Rob Evans is “The Donut Man,” a children’s songwriter and performer known for his many sing-along videos and albums with Integrity Music. For over 20 years, Rob has taught young children bible stories and lessons through song and story telling. His sidekick is Duncan, a donut who never leaves his box. One of Rob’s first songs included the line, “Life without Jesus is like a donut. There’s a hole in the middle of your heart.” Rob is still going strong with live appearances and a new CD, Paul in a Basket.

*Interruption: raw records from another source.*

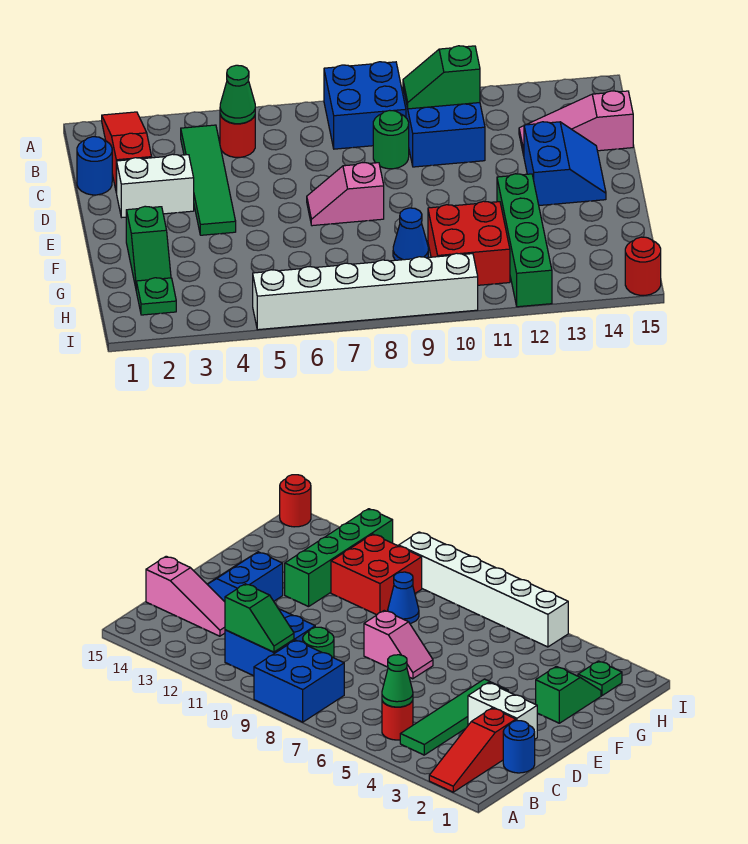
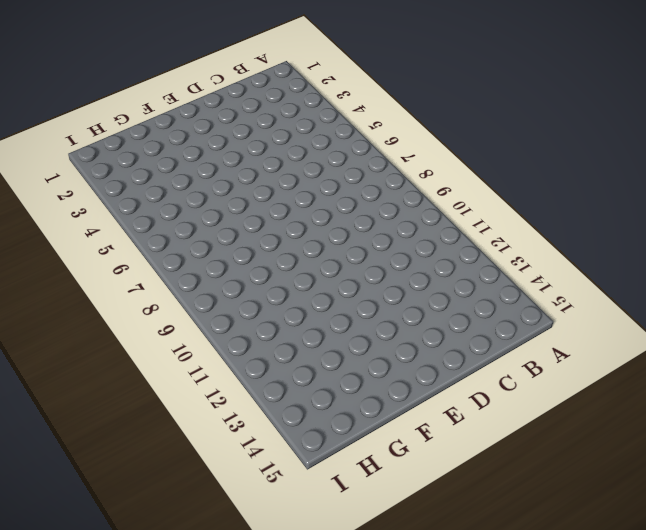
none -> red 1x3 slope [102,112,152,193]
none -> blue 2x2 brick [324,62,406,149]
none -> green 1x4 tile [181,125,236,235]

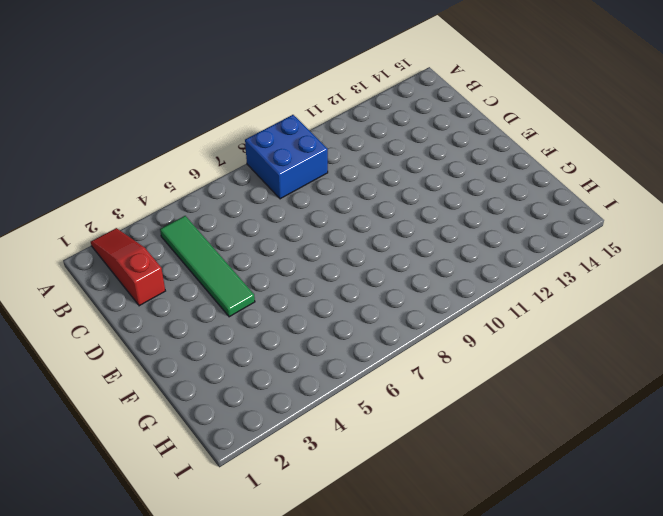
none -> red 1x1 round brick [220,115,255,157]
none -> blue 2x2 brick [403,88,485,167]
none -> blue 1x1 round brick [77,137,112,195]

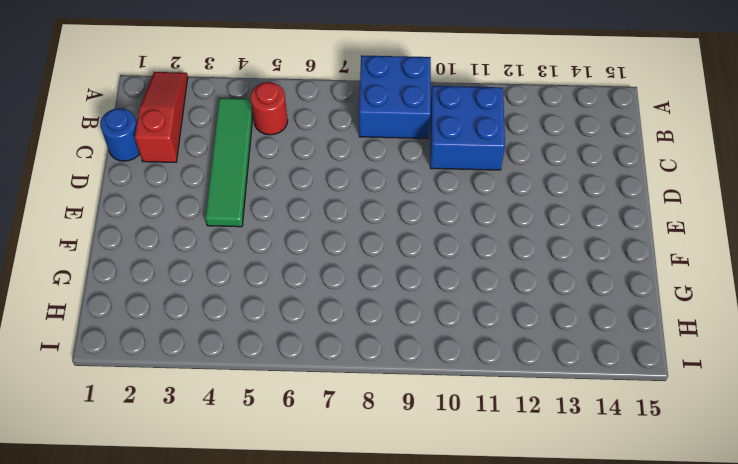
none -> green 1x1 round brick [373,110,409,169]
none -> pink 1x3 slope [519,91,633,156]
none -> white 1x2 brick [117,154,194,217]

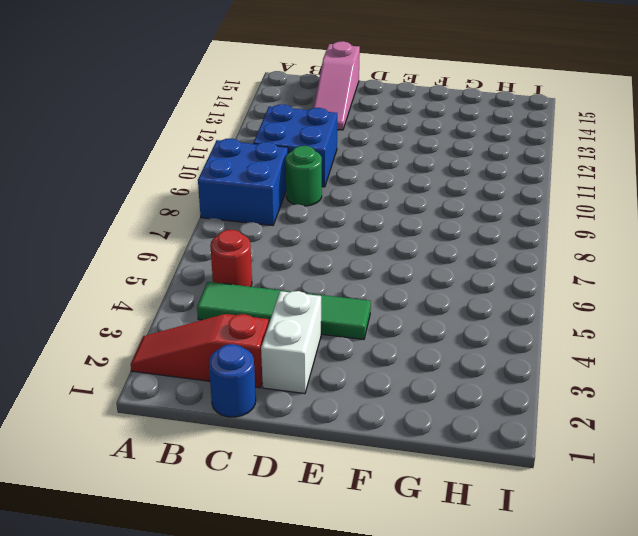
none -> blue 2x2 slope [524,122,606,206]
none -> pink 1x2 slope [307,163,384,226]
none -> green 1x2 slope [126,206,171,287]

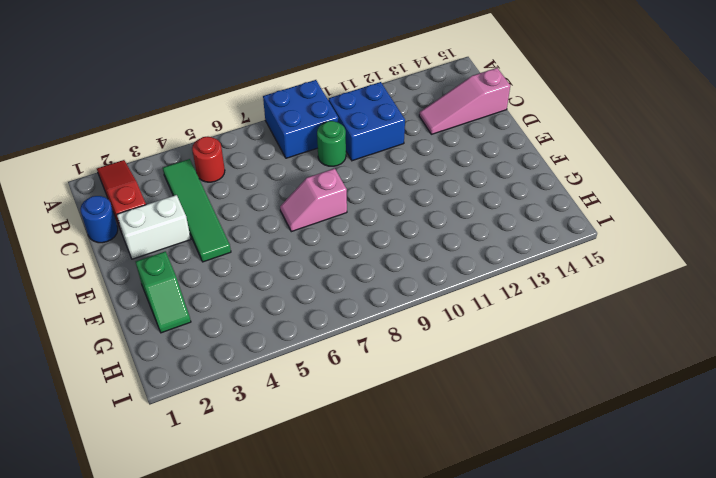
none -> blue 2x2 slope [524,122,606,206]
none -> green 1x4 brick [497,174,552,307]
none -> blue 1x1 cone [393,208,428,260]

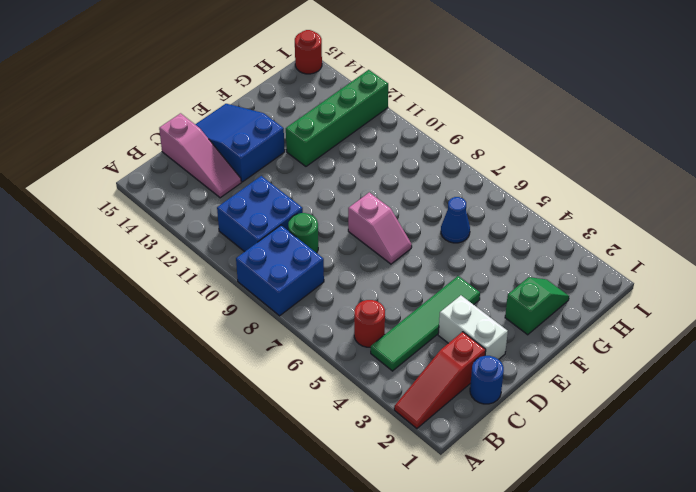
blue 2x3 slope [195,104,285,182] -> blue 2x2 slope [524,122,606,206]
blue 1x1 cone [441,197,470,243] -> blue 1x1 cone moved to [393,208,428,260]
none -> red 2x2 brick [428,201,510,285]
none -> green 1x1 plate [136,278,176,315]
none -> white 1x6 brick [253,253,478,330]

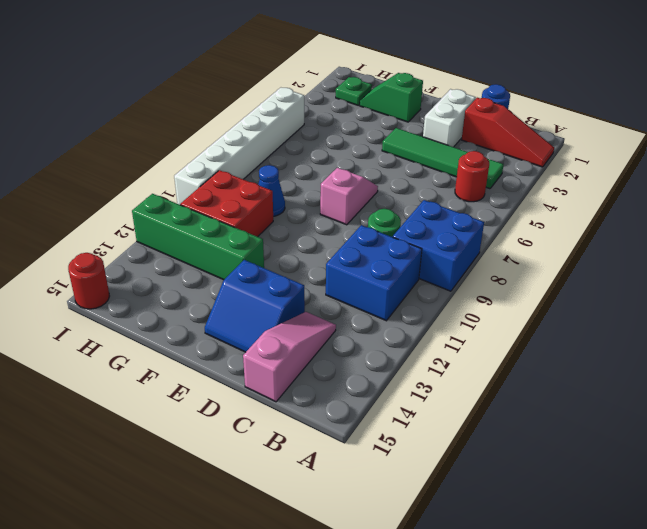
none -> green 1x1 cone [220,65,255,124]
none -> green 1x2 slope [403,46,480,109]

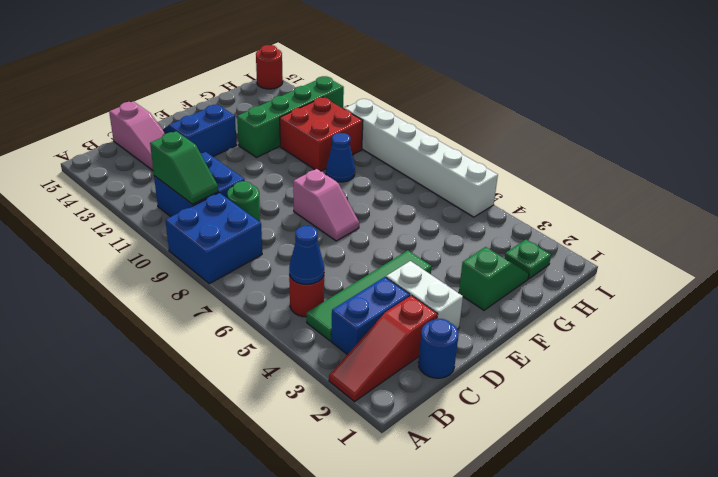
blue 1x2 brick [331,277,410,355] -> none
blue 1x1 cone [289,226,324,284] -> green 1x1 cone [220,65,255,124]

Since 1987, Adventures in Odyssey has filled the radio airwaves with original audio stories brought to life by real actors. Adventures are the brainchild of Dr. James Dobson and the Focus on the Family Company. The adventures began as a 13-week test series on the Focus on the Family broadcast called Family Portraits that focused on the lives of the residents of the town of Odyssey. Most of the stories are centered in a soda shop and discovery emporium called Whit’s End owned by proprietor Mr. Whittaker and operated by employees Connie Kendall and Eugene Meltsner. With over 650 stories produced, Adventures can be heard on more than 2,000 radio stations around the world. In addition to the radio show, versions of the stories have been made into animated DVDs, novels and even stage presentations. If you visit the Focus on the Family Welcome Center in Colorado Springs, you can visit a real-life Whit’s End soda fountain.
In 1993, Phil Vischer and Mike Nawrocki created probably the biggest Christian pop culture phenomenon enterprise known as VeggieTales. Originally released in a direct-to-video format, Vischer and Nawrocki’s aim was to create quality programming for children with good moral messages and be enjoyable for their parents too. One original “Big Idea” was to animate candy bars, but that idea was scrapped in favor of the produce aisle.
Many of the videos begin on a kitchen counter with hosts, Bob the Tomato and Larry the Cucumber answering a “viewer’s letter” by sharing a story that is acted out by vegetables and fruits of all shapes and sizes. Almost every video features a “Silly Song” segment where “Larry comes out and sings a silly song.”
In addition to the videos, a myriad of toys, books, stuffed creatures, t-shirts, video games and more has been produced. From 2006-2009, VeggieTales was picked up by NBC and shown as part of their children’s programming and then later shown on the Gospel Music Channel. In addition, two feature-length movies made it to the big screen: Jonah: A Veggie Tales Movie in 2002 and The Pirates Who Don’t Do Anything in 2008.
Even Christian children need a superhero that they can believe in. Clad in the “armor of God” in royal purple and gold, Bibleman is sort of a Christian version of 1960's Batman. From 1996 to 2004, Willie Aames (Eight is Enough) portrayed businessman Miles Peterson/Bibleman on multiple videos and live appearances. In 2006, Aames was replaced with children’s pastor, Robert T. Schlipp who continued the crimefighting in Bibleman PowerSource and was aided by Cypher (Brady Williams) and Melody (Lindsay Lewis).